Raw data:
+-------+

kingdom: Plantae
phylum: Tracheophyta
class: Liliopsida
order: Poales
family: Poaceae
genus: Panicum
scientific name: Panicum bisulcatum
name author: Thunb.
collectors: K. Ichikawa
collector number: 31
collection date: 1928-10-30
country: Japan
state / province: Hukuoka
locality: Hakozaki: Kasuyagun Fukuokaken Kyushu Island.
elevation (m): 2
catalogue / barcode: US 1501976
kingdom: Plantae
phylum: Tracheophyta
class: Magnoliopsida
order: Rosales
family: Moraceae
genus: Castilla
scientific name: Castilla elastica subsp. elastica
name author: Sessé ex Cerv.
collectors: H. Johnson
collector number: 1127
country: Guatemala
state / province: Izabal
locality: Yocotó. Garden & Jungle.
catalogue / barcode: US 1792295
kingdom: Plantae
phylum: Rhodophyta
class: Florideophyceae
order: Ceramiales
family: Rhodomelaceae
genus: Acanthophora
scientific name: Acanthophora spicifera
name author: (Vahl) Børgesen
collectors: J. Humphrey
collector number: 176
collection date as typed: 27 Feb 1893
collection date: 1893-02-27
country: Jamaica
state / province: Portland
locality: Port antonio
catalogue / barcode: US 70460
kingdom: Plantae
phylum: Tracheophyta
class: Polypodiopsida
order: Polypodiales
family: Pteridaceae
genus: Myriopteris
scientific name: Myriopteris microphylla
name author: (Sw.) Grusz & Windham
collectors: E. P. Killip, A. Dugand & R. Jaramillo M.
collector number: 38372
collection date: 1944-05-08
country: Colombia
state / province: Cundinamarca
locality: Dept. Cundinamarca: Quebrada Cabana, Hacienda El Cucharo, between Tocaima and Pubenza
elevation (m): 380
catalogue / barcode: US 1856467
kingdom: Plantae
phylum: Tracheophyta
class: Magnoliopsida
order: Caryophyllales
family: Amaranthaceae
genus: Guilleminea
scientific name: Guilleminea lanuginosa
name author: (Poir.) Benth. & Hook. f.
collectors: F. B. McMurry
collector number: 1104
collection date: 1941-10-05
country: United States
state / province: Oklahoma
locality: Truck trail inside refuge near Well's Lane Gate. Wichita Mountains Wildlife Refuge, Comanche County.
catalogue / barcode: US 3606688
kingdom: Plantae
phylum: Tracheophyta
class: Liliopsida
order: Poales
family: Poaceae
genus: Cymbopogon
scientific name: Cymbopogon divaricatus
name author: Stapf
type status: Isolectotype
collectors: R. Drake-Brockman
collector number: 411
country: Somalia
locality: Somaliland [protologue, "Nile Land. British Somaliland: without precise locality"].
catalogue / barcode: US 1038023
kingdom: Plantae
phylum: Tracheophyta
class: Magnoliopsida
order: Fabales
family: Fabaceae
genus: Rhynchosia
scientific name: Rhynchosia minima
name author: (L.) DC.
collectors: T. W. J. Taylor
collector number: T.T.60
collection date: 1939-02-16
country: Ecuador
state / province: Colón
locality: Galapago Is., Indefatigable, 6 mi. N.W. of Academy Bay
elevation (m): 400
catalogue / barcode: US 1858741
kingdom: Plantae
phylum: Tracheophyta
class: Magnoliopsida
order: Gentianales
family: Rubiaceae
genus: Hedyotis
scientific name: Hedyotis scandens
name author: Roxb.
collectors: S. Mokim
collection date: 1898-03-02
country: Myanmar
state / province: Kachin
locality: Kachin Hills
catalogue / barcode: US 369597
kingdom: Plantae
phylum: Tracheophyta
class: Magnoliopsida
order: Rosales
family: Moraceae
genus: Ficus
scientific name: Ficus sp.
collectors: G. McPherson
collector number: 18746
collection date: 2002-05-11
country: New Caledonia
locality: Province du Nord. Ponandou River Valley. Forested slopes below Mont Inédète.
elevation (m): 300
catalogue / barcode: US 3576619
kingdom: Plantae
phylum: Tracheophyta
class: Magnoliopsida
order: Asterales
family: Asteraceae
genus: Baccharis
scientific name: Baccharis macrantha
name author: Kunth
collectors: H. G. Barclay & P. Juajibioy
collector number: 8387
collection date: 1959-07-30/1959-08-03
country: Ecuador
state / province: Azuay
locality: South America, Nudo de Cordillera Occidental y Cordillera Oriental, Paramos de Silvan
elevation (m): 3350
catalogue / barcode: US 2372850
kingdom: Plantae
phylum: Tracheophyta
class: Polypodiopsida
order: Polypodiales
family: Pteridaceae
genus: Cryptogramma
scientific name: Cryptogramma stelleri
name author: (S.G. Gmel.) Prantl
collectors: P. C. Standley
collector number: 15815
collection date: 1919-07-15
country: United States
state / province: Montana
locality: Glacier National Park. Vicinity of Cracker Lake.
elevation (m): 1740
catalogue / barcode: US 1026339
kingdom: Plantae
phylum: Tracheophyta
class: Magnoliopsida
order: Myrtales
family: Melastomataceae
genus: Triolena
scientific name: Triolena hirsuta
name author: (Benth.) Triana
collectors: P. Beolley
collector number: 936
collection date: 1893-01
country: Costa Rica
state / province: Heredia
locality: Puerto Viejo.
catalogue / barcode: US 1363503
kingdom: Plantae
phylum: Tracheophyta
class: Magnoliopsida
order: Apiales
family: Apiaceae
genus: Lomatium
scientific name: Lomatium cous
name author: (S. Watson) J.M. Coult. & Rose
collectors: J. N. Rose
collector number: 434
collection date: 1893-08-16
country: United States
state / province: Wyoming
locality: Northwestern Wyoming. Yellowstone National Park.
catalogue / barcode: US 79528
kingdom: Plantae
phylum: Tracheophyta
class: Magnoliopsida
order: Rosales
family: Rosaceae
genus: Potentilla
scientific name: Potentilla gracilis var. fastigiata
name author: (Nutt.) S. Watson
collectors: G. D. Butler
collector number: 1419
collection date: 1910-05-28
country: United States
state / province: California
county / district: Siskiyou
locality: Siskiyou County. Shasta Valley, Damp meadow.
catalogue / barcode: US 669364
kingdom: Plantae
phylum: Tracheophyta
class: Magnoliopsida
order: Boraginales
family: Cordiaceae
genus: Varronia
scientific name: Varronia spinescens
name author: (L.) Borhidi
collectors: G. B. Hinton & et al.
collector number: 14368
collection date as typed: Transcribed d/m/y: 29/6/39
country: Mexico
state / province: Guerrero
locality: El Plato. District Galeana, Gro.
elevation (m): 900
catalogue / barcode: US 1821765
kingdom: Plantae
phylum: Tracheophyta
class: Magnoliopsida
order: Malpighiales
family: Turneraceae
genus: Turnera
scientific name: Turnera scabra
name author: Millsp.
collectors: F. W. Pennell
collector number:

+-------+

Problem to solve:
Can you repeat word for word the lines in the records above, starting with the line containing "type status: Isolectotype" and going on through the line containing "elevation (m): 3350"?

Task answer:
type status: Isolectotype
collectors: R. Drake-Brockman
collector number: 411
country: Somalia
locality: Somaliland [protologue, "Nile Land. British Somaliland: without precise locality"].
catalogue / barcode: US 1038023
kingdom: Plantae
phylum: Tracheophyta
class: Magnoliopsida
order: Fabales
family: Fabaceae
genus: Rhynchosia
scientific name: Rhynchosia minima
name author: (L.) DC.
collectors: T. W. J. Taylor
collector number: T.T.60
collection date: 1939-02-16
country: Ecuador
state / province: Colón
locality: Galapago Is., Indefatigable, 6 mi. N.W. of Academy Bay
elevation (m): 400
catalogue / barcode: US 1858741
kingdom: Plantae
phylum: Tracheophyta
class: Magnoliopsida
order: Gentianales
family: Rubiaceae
genus: Hedyotis
scientific name: Hedyotis scandens
name author: Roxb.
collectors: S. Mokim
collection date: 1898-03-02
country: Myanmar
state / province: Kachin
locality: Kachin Hills
catalogue / barcode: US 369597
kingdom: Plantae
phylum: Tracheophyta
class: Magnoliopsida
order: Rosales
family: Moraceae
genus: Ficus
scientific name: Ficus sp.
collectors: G. McPherson
collector number: 18746
collection date: 2002-05-11
country: New Caledonia
locality: Province du Nord. Ponandou River Valley. Forested slopes below Mont Inédète.
elevation (m): 300
catalogue / barcode: US 3576619
kingdom: Plantae
phylum: Tracheophyta
class: Magnoliopsida
order: Asterales
family: Asteraceae
genus: Baccharis
scientific name: Baccharis macrantha
name author: Kunth
collectors: H. G. Barclay & P. Juajibioy
collector number: 8387
collection date: 1959-07-30/1959-08-03
country: Ecuador
state / province: Azuay
locality: South America, Nudo de Cordillera Occidental y Cordillera Oriental, Paramos de Silvan
elevation (m): 3350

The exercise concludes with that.